===== Record extracts =====
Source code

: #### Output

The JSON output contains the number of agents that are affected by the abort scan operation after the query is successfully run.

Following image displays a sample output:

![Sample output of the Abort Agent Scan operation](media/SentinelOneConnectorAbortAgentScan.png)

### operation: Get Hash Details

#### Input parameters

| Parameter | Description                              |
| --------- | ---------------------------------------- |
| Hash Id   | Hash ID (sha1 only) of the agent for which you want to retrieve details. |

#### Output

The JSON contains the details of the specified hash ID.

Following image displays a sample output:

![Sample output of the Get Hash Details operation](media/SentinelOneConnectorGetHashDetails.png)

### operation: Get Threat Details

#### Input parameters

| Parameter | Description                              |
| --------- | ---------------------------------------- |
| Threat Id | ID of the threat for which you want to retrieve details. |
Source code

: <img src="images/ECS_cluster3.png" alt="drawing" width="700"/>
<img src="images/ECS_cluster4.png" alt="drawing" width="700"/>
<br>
=====
* **How to complete this task**
Copy out every line of the records above again, with nothing changed.

* **Expected output**
Source code

: #### Output

The JSON output contains the number of agents that are affected by the abort scan operation after the query is successfully run.

Following image displays a sample output:

![Sample output of the Abort Agent Scan operation](media/SentinelOneConnectorAbortAgentScan.png)

### operation: Get Hash Details

#### Input parameters

| Parameter | Description                              |
| --------- | ---------------------------------------- |
| Hash Id   | Hash ID (sha1 only) of the agent for which you want to retrieve details. |

#### Output

The JSON contains the details of the specified hash ID.

Following image displays a sample output:

![Sample output of the Get Hash Details operation](media/SentinelOneConnectorGetHashDetails.png)

### operation: Get Threat Details

#### Input parameters

| Parameter | Description                              |
| --------- | ---------------------------------------- |
| Threat Id | ID of the threat for which you want to retrieve details. |
Source code

: <img src="images/ECS_cluster3.png" alt="drawing" width="700"/>
<img src="images/ECS_cluster4.png" alt="drawing" width="700"/>
<br>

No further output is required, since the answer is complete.